According to media reports, protesters from the town of Mainland on the Port au Port Peninsula in Newfoundland began blocking local roads in January in an attempt to stop access to wind testing sites.
They want to stop World Energy GH2 installing wind turbines that would power electrolysers in the Port of Stephenville area and they claim that work which has already been carried out on the project is causing problems with the town’s supplemental water supply
World Energy GH2 plans to install more than 3GW of wind projects in the area to allow Project Nujio’qonik to deliver approximately 250,000t/y of hydrogen using 1.5GW electrolysers at Canada’s first commercial green hydrogen and ammonia facility.
The project’s first phase would see up to 1GW of onshore wind installed with a hydrogen processing facility in the Stephenville region, starting operation in 2025. Phase two would add a further 2GW in two other onshore sites while the hydrogen plant is expanded, while phase three would explore options for further capacity.
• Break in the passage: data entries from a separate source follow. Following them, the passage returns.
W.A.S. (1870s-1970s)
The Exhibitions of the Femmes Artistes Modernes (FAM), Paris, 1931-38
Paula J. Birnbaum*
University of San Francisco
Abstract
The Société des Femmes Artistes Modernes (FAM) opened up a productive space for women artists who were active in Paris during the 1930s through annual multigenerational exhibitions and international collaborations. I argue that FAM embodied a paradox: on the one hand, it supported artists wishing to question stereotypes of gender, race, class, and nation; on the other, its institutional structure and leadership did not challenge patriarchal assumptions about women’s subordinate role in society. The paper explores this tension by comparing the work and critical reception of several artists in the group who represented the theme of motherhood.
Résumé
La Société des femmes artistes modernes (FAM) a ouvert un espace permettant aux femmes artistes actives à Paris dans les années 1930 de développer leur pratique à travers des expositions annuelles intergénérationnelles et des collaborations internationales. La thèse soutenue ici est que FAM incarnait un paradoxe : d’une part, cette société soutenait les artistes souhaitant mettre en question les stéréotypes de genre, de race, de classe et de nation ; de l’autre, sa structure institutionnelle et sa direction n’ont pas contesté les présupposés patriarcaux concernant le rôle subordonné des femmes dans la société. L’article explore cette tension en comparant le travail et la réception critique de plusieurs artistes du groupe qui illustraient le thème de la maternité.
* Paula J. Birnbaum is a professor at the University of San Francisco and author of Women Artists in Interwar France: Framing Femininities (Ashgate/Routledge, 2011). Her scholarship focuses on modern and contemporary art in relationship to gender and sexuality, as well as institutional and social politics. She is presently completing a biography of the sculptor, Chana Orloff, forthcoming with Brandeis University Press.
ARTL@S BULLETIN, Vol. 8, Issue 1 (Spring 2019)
World Energy GH2 said the site is ideal because of its large onshore wind resource, deep-water marine facilities and available harbour facilities to support import and export. The area also has access to industrial water for hydrogen production and a 230kV grid connection.
Sean Leet, World Energy GH2 chief executive, said the delay caused by the protest was preventing the company from testing which turbines to install during one of the most critical windows for data collection.